Session Preview: Designing for Open Collaboration

The technical session Designing for Open Collaboration will feature three presentations. See the schedule for details on when and where to go.

A Meta-reflective Wiki for Collaborative Design

Lu Zhu, Ivan Vaghi, Barbara Rita Barricelli

This paper presents MikiWiki, a meta-reflective wiki developed to prototype key aspects of the Hive-Mind Space model. MikiWiki is aimed at supporting End-User Development activities and exploring the opportunities to enable software tailoring at use time. Such an open-ended collaborative design process is realized by providing basic boundary object prototypes, allowing end users to remix, modify, and create their own boundary objects. Moreover, MikiWiki minimizes essential services at the server-side, while putting the main functionalities on the client-side, opening the whole system to its users for further tailoring. In addition to traditional wikis, MikiWiki allows different Communities of Practice to collaboratively design and to continuously evolve the whole system. This approach illustrates the meta-design concept, where some software collaboration between professional developers and end users is made possible through communication channels properly associated with the environment. As such, the MikiWiki environment is presented as a ‘concept demonstrator’ for meta-design and end-user tailoring.

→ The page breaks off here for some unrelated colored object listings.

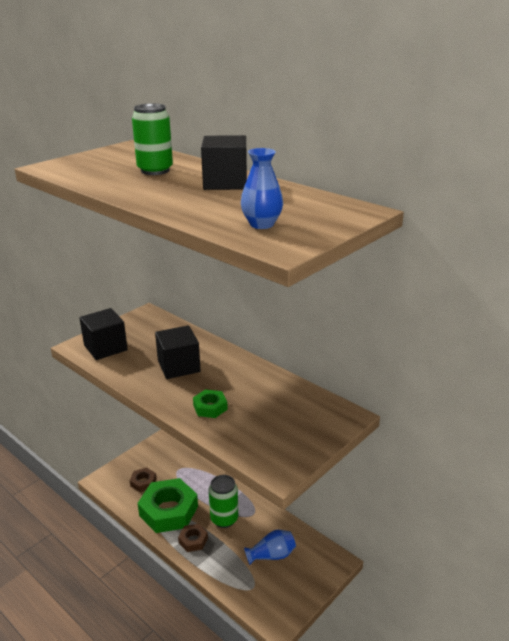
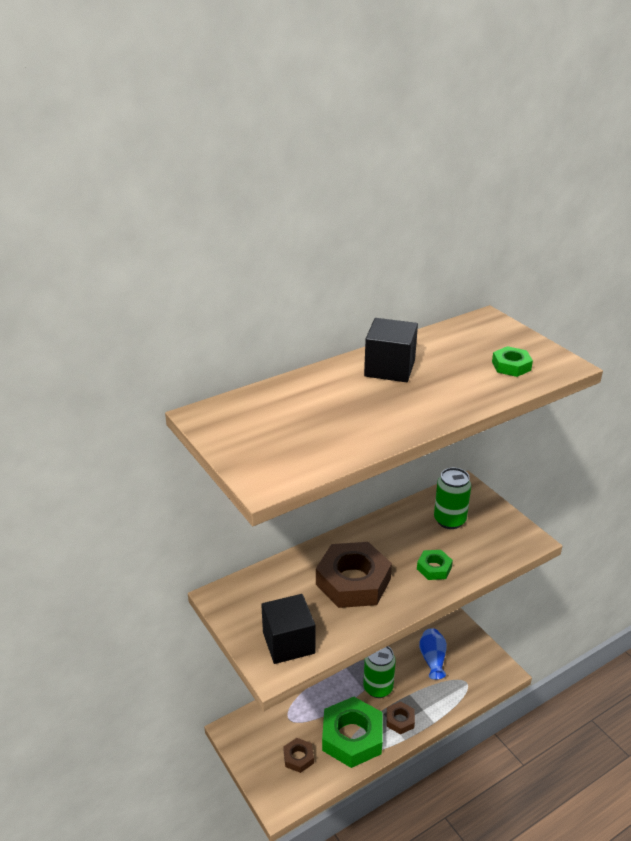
camera: 75 degrees left, 5 degrees up
(155, 170) = (326, 404): green can -> green can (449, 520)
(179, 366) = (353, 581): black cube -> brown nut
(262, 224) = (511, 366): blue vase -> green nut

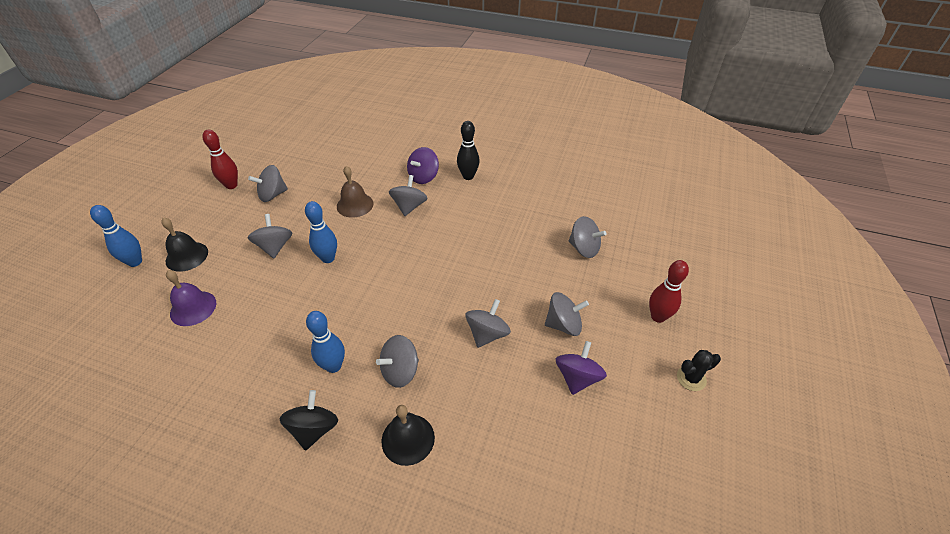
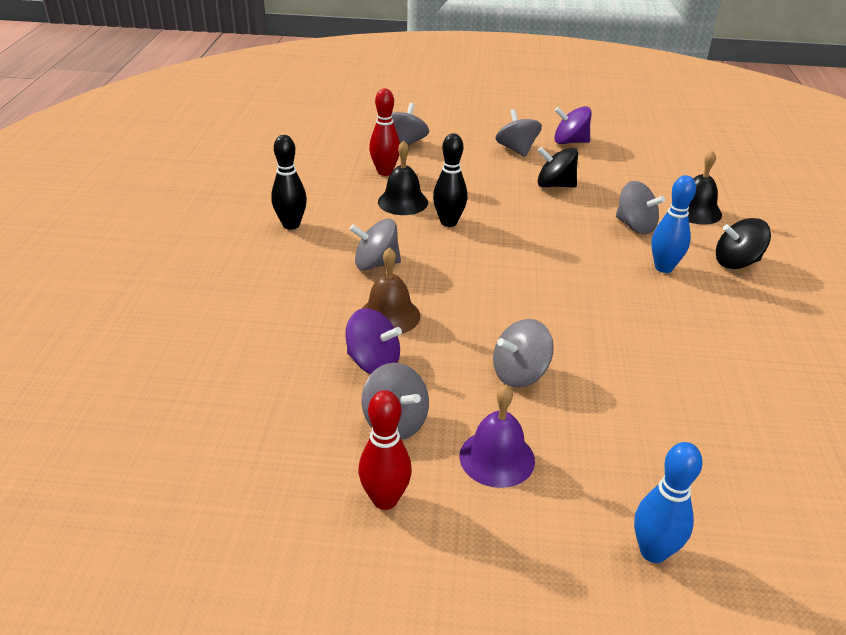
camera: 105 degrees left, 10 degrees down
(187, 256) = (597, 477): black bell -> black bell (403, 202)
(193, 308) = (681, 418): purple bell -> purple bell (497, 458)
(328, 258) = (513, 313): blue bowling pin -> none
(423, 177) = (301, 262): purple spinning top -> purple spinning top (373, 362)
(447, 250) = (448, 222): none -> black bowling pin
(487, 334) = (555, 185): grey spinning top -> black spinning top
(658, 317) = (479, 111): red bowling pin -> red bowling pin (385, 172)
(691, 378) = (535, 101): black cactus -> none

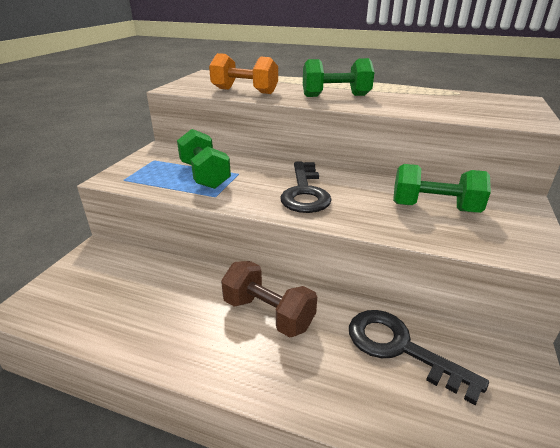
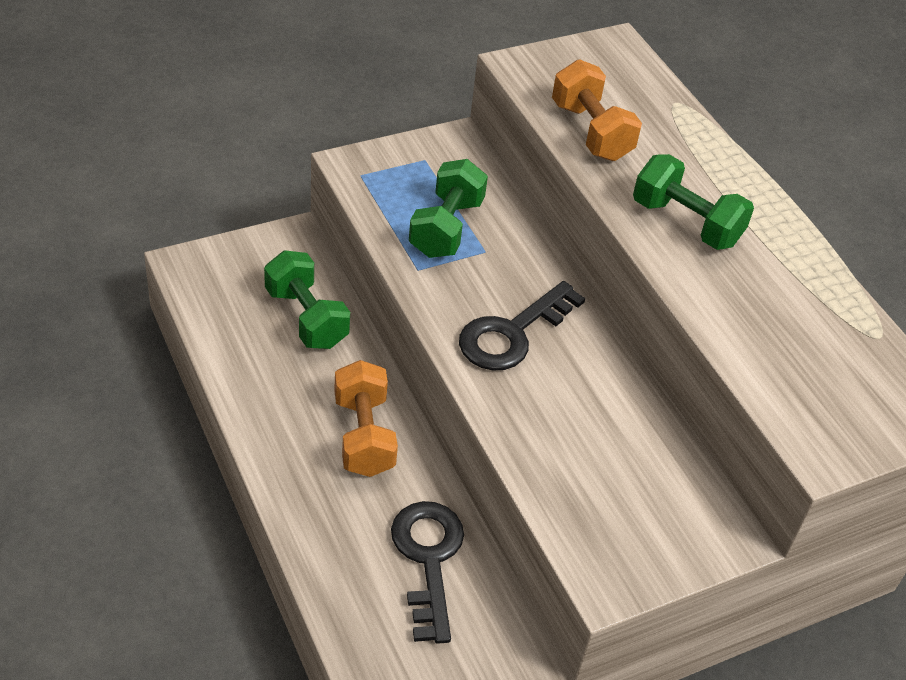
camera: 40 degrees right, 15 degrees up
(268, 314) = (364, 436): brown dumbbell -> orange dumbbell
(434, 208) = (612, 460): green dumbbell -> green dumbbell (306, 318)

Wiki Grows Up: Arbitrary Data Models, Access Control, and Beyond

Reid Priedhorsky, Loren Terveen

Ward Cunningham’s vision for the wiki was that it would be “the simplest online database that could possibly work”. We consider here a common manifestation of simplicity: the assumption that the objects in a wiki that can be edited (e.g., Wikipedia articles) are relatively independent. As wiki applications in new domains emerge, however, this assumption is no longer tenable. In wikis where the objects of interest are highly interdependent (e.g., geographic wikis), fundamental concepts like the revision and undoing must be refined. This is particularly so when fine-grained access control is required (as in enterprise wikis or wikis to support collaboration between citizens and government officials). We explore these issues in the context of the Cyclopath geowiki and present solutions that we have designed and have implemented or are implementing.

Design and Implementation of the Sweble Wikitext Parser: Unlocking the Structured Data of Wikipedia

Hannes Dohrn, Dirk Riehle

The heart of each wiki, including Wikipedia, is its content. Most machine processing starts and ends with this content. At present, such processing is limited, because most wiki engines today cannot provide a complete and precise representation of the wiki’s content. They can only generate HTML. The main reason is the lack of well-defined parsers that can handle the complexity of modern wiki markup. This applies to MediaWiki, the software running Wikipedia, and most other wiki engines.

This paper shows why it has been so difficult to develop comprehensive parsers for wiki markup. It presents the design and implementation of a parser for Wikitext, the wiki markup language of MediaWiki. We use parsing expres- sion grammars where most parsers used no grammars or grammars poorly suited to the task. Using this parser it is possible to directly and precisely query the structured data within wikis, including Wikipedia.